Kedua, adalah kesungguhan dalam amal sholeh dan dalam menangkap segala peluang kebajikan. Seperti halnya perjalanan jauh yang akan dilalui, jika tidak disertai dengan kesungguhan dalam mengatur waktu dan mempersiapkan segala sesuatunya, maka boleh jadi ia akan tertinggal, bahkan tersesat dan kebingungan. Sesunguhnya apa yang dilakukan seseorang adalah berpulang untuk dirinya sendiri. Kemudian penting halnya juga untuk menangkap setiap peluang amal di sekitar kita, meski amal itu sederhana dan tidak datang setiap waktu. Cukuplah menjadi pelajaran kita bersama tentang seorang pelacur yang rela mengambilkan minum untuk seekor anjing yang kehausan, padahal ia sendiri sedang dahaga luar biasa, dahaga akan ampunan Tuhan, namun dengan amalan yang sangat sederhana itu ternyata dapat menghantarkan ampunannya dan menghantarkan dirinya ke surga. Maha suci Allah, kesempatan yang seperti ini memang tidak datang dua kali, namun pasti akan kita temui dalam kehidupan sehari-hari.  Misalnya yang paling sederhana lagi menyingkirkan duri yang melintang dijalan. Hanya saja, perlu kejelian dan kesungguhan hati.
Ketiga, mewaspadai akan hilangnya bekal yang telah dikumpulkan, lantaran sikap kita terhadap orang lain. Inilah kerugian yang sangat besar, jika hilangnya bekal di dunia, masih ada kesempatan untuk dicari kembali, namun jika hilangnya bekal itu di akhirat bagaimana mungkin untuk mengumpulkannya kembali, sedang hisab telah menunggu.  Sungguh inilah kerugian yang besar dan amat menyedihkan.

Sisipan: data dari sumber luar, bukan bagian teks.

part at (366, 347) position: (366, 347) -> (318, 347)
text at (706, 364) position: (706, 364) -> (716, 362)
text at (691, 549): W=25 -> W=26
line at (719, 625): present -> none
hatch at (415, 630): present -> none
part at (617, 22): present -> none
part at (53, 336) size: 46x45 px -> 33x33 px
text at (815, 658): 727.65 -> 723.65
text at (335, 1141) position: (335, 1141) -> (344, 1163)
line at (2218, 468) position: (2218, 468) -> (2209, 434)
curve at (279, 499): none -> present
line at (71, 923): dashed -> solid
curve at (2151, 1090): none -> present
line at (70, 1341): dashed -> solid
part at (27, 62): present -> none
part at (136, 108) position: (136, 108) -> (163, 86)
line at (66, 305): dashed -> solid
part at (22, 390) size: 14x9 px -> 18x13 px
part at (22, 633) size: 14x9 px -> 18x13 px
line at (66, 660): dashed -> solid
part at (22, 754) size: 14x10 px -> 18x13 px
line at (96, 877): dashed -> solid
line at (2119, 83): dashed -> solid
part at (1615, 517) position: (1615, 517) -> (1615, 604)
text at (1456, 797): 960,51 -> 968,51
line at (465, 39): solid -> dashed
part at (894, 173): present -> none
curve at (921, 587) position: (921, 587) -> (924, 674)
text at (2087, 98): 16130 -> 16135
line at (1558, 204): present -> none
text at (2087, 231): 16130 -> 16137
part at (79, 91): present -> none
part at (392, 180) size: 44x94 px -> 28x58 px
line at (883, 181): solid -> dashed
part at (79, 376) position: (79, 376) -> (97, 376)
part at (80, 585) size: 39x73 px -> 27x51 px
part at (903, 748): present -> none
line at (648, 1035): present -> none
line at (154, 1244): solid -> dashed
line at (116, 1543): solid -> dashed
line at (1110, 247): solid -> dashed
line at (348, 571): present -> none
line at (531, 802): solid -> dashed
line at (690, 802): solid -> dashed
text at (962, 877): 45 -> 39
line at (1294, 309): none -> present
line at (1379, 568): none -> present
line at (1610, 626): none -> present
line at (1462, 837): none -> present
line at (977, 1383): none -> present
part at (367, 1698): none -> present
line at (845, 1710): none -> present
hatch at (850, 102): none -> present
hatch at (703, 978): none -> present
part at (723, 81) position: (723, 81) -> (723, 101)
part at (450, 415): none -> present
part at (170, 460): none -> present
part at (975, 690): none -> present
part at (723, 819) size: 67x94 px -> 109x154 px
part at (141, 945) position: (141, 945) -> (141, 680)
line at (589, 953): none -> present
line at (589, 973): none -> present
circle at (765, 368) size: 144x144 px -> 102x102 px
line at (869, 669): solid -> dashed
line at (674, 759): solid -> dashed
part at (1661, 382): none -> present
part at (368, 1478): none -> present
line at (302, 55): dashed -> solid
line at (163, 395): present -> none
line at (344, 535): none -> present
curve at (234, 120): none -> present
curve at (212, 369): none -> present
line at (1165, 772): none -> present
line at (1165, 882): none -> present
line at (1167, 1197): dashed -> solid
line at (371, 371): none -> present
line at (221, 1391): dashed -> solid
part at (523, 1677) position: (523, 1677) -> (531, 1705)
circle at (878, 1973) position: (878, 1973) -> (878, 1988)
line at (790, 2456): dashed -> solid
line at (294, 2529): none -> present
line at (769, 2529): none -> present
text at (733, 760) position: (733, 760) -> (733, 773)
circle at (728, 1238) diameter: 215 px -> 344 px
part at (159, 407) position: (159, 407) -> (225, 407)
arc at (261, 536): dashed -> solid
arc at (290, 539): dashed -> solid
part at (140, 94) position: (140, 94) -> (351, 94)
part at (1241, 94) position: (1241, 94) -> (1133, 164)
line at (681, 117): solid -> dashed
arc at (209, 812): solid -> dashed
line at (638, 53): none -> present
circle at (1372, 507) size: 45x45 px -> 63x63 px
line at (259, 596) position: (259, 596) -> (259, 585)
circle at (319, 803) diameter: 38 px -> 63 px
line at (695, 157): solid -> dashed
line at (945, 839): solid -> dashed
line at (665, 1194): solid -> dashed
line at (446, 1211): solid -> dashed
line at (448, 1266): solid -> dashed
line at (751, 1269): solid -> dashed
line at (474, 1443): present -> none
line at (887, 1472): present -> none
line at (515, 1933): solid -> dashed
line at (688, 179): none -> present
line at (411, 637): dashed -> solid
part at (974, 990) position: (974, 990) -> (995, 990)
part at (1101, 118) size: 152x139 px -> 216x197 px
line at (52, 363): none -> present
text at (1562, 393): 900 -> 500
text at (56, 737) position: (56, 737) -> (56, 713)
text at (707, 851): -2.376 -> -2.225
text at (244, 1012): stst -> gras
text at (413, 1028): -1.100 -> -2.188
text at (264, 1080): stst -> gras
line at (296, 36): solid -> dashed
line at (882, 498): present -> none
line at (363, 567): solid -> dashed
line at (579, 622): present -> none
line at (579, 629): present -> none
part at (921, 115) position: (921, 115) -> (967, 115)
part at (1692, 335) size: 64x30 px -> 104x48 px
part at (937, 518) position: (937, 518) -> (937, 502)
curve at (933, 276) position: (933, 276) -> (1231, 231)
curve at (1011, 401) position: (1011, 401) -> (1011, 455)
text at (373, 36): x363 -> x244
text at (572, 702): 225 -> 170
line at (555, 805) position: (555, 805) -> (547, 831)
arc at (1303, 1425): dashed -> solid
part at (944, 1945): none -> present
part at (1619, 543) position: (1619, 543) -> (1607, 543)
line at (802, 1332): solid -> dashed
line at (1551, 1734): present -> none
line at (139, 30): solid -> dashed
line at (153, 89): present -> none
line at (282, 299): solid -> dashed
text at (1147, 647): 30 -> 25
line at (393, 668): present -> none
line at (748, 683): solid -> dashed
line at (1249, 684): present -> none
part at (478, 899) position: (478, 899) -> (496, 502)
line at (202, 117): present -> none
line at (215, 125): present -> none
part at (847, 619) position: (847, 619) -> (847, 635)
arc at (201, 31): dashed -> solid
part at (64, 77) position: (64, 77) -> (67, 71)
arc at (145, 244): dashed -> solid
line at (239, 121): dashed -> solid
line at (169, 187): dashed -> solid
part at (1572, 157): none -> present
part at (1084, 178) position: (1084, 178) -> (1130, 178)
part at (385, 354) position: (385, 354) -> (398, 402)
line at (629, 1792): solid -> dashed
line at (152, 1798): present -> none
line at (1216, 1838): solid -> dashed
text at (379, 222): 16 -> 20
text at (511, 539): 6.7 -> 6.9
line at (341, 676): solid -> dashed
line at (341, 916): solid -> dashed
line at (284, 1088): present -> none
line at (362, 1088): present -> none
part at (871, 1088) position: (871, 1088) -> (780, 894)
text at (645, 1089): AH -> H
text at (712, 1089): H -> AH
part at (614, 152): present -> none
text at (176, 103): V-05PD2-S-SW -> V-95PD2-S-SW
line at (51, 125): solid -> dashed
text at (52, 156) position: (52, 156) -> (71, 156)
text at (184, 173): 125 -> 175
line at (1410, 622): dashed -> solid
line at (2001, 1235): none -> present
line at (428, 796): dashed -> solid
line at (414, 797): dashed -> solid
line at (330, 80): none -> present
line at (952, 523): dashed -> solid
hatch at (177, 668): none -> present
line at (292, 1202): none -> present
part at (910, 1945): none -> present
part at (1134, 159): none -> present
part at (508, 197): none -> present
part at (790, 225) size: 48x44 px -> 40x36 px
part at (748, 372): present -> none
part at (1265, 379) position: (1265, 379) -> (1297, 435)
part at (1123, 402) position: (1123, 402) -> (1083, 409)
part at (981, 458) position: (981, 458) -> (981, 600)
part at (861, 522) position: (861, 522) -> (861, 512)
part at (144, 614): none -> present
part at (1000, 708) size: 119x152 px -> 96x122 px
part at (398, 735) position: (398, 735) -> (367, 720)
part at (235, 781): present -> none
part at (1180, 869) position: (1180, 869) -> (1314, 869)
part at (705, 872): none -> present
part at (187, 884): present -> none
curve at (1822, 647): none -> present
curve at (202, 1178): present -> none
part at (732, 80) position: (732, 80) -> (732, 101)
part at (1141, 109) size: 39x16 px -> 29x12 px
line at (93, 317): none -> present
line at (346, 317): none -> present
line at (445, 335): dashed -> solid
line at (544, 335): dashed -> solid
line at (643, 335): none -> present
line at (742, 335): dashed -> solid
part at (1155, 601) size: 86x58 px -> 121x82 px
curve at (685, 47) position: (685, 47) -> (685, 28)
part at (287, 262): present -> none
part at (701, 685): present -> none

Bekalan yang sudah disiapkan semasa di dunia, tidak dapat menolongnya sama sekali. Maka kebersihan hati, kebersihan ucapan, kebersihan sikap, berbaik sangka pada sesama orang beriman harus selalu ditanamkan di dalam hati kita masing-masing, agar setiap kebaikan yang telah dilakukan tidak hilang sia-sia.
Maka seharusnyalah setiap orang beriman benar-benar memberikan perhatian besar dalam mempersiapkan diri dan mengumpulkan bekal untuk menghadapi hari yang kekal dan abadi itu. Karena hakekatnya, hari inilah masa depan manusia yang sesungguhnya. “Hai orang-orang yang beriman, bertaqwalah kepada Allah dan hendaklah setiap diri memperhatikan apa yang telah disiapkannya untuk hari esok, dan bertaqwalah kepada Allah, sesungguhnya Allah Maha Mengetahui apa yang kamu kerjakan”. Harapannya, kita selalu  dapat memperbaharui kembali komitmen yang telah kita ikrarkan, untuk selalu menjadikan sholat kita, ibadah kita, hidup dan mati kita hanyalah untuk Allah , Tuhan semesta alam. Wallahu a’lam. (Diambil dari beberapa tulisan).